Mereka sepakat membuat skenario kepada tuan besar supaya tidak dekat dengannya saat hamil. Tubuhnya yang kecil tentu saja tak terlihat hamil. Sejak itu pandangannya berubah banyak. Kecewa, tak berdaya, lelah dan entah apalagi yang bisa dirasakannya. Ia seperti mati rasa. Jordan membuatnya kembali menemukan jati dirinya lewat sentuhannya.

"Seandainya aku-- tahu" Ucapnya menuangkan cairan bening kedalam mulutnya. Gelas ditangan satunya tergelincir jatuh kebawah tapi sayang tak pecah. Mata sedih nyonya besar kedua berbaur jadi satu dengan air mata. Perlahan matanya menutup, terbuai oleh angin malam dan minuman keras membuat ia tertidur pulas.

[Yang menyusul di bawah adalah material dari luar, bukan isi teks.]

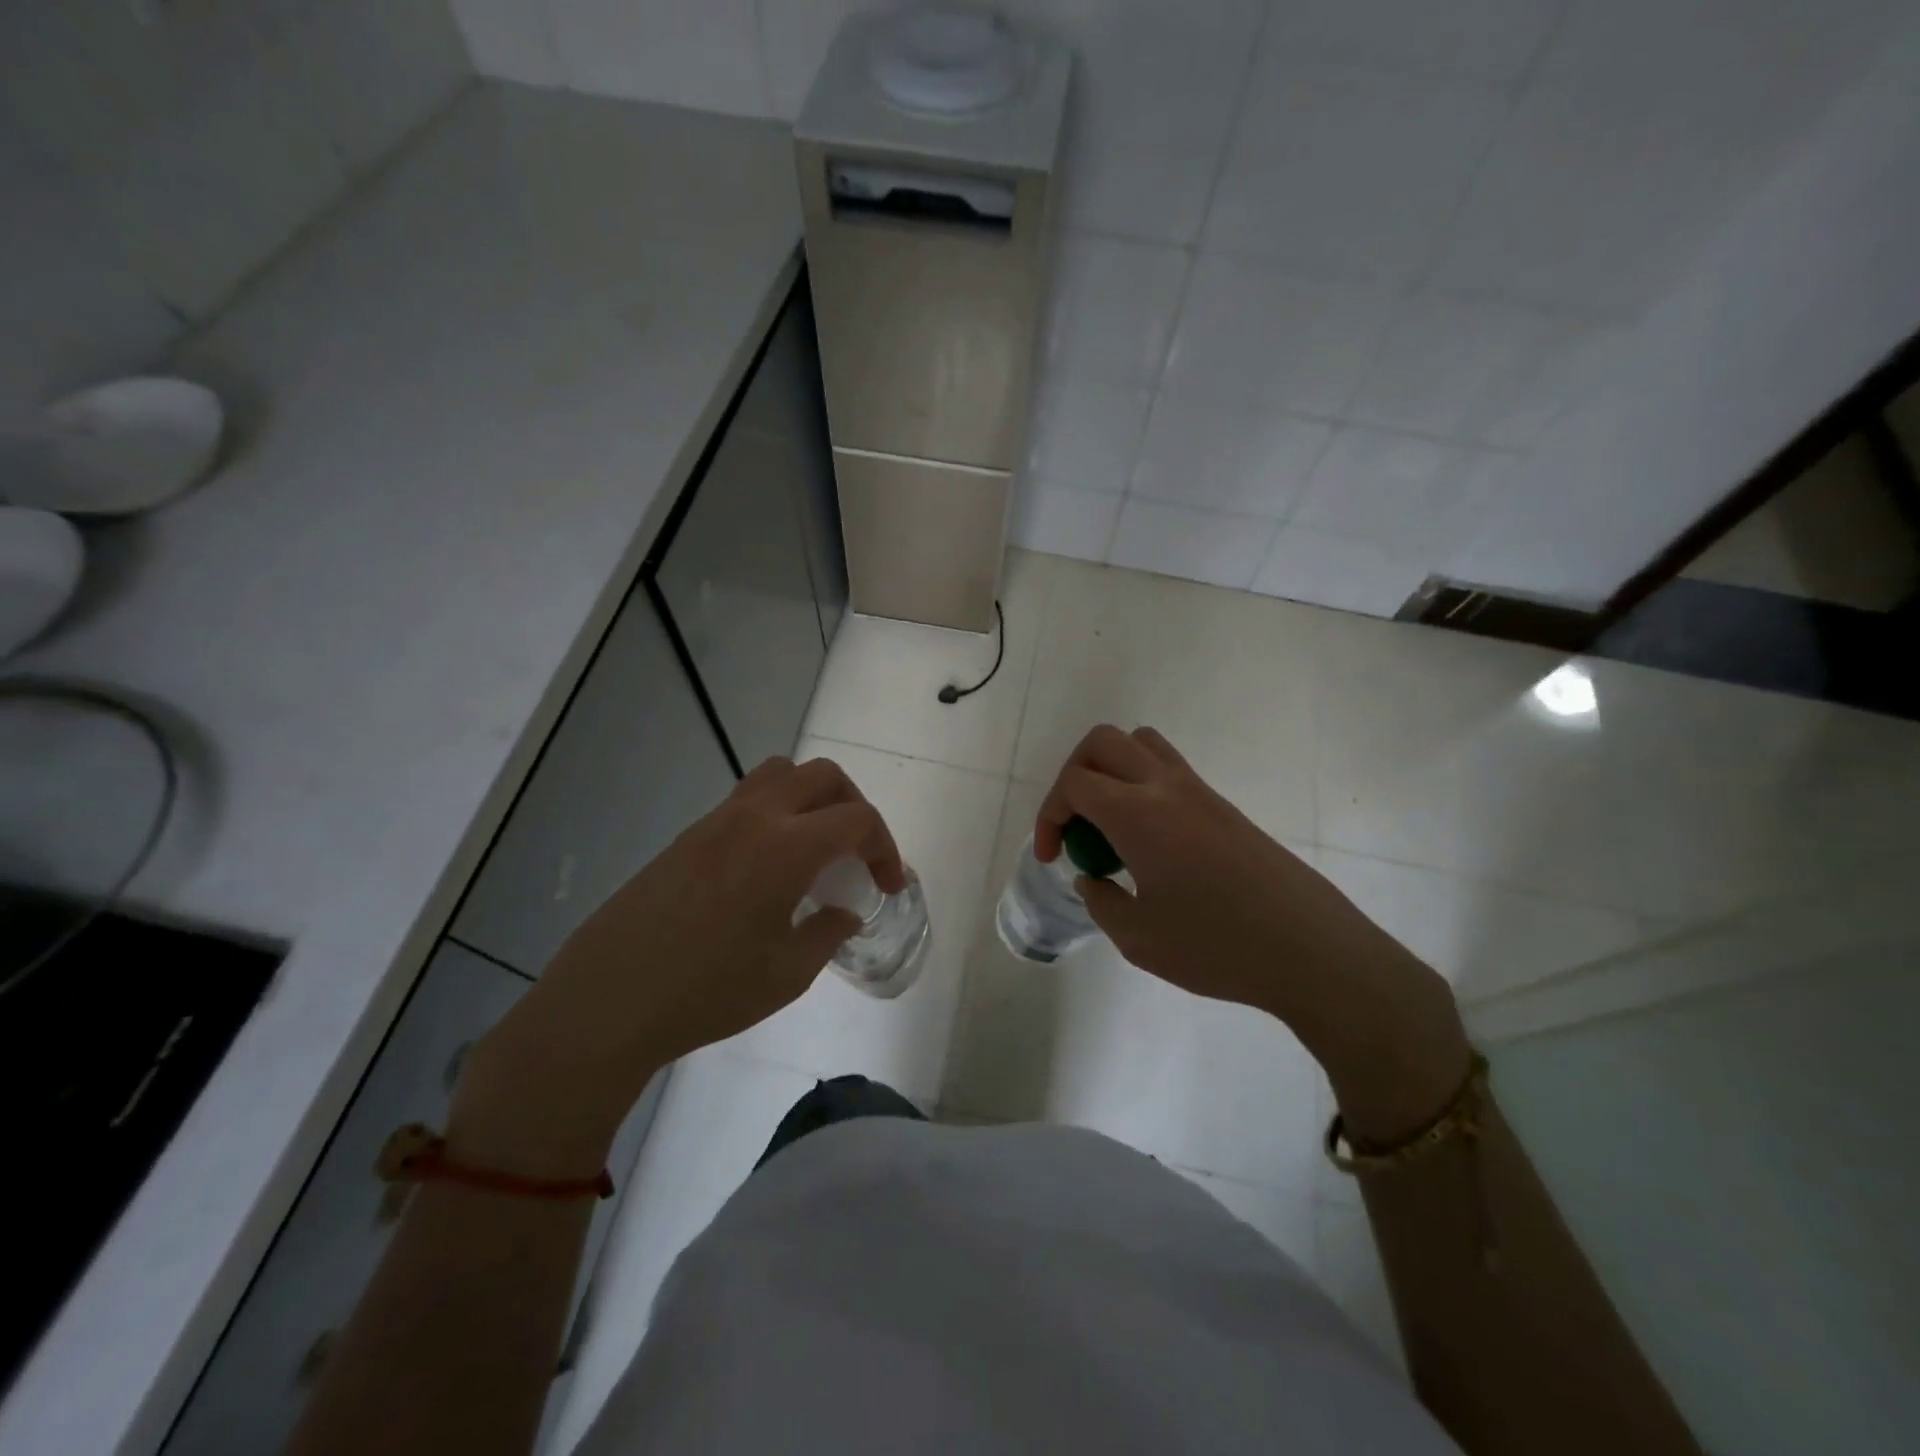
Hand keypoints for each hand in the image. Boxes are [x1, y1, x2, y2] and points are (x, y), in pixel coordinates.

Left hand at [449, 756, 901, 1174]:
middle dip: (854, 806)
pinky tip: (769, 867)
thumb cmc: (707, 992)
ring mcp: (716, 821)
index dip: (885, 847)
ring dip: (812, 798)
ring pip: (780, 774)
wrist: (608, 1000)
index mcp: (786, 848)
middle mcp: (755, 818)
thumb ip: (828, 933)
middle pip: (823, 776)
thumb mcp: (787, 974)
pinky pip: (746, 799)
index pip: (857, 818)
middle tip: (858, 853)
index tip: (888, 885)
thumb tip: (844, 913)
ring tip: (815, 846)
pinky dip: (776, 813)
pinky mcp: (688, 835)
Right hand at [1037, 725, 1470, 1141]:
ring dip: (1111, 770)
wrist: (1312, 950)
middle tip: (1076, 828)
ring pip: (1141, 743)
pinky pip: (1170, 769)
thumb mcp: (1138, 939)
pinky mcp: (1224, 807)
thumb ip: (1101, 902)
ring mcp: (1200, 792)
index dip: (1049, 815)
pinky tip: (1150, 841)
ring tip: (1111, 824)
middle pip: (1102, 742)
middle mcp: (1166, 787)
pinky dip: (1142, 786)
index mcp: (1138, 814)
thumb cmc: (1217, 946)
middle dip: (1073, 776)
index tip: (1052, 857)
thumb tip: (1092, 880)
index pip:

Langkah kaki masuk kedalam kamarnya berusaha tak mengusik tidur nyonya besar kedua. Tangannya meraih tubuh nyonya besar kedua perlahan untuk dipindahkan di atas ranjang. Ditutupnya dengan lembut mengunakan selimut tebal. "Tidur nyenyak sayang, maaf" bisiknya pelan. Tak ada gerakan lain selain nyonya besar kedua bergerak mencari posisi nyaman dalam tidurnya. Senyum diwajahnya membuat salah paham semua orang jika diperhatikan. Bertahun-tahun diam memendam rasa, berjuang untuk melupakan tetapi selalu gagal setiap kali nyonya besar kedua berada dilema. Bergegas keluar kamar sebelum orang rumah tahu atau terpergok pelayan lain. Nafasnya memburu begitu sampai kamarnya yang terletak di belakang. Profesinya hanya sebagai tukang kebun, memudahkan dirinya untuk keluar masuk dengan leluasa. Tak seorangpun menduga, ia mencintai nyonya besar kedua dengan caranya tersembunyi dibalik kebisuannya.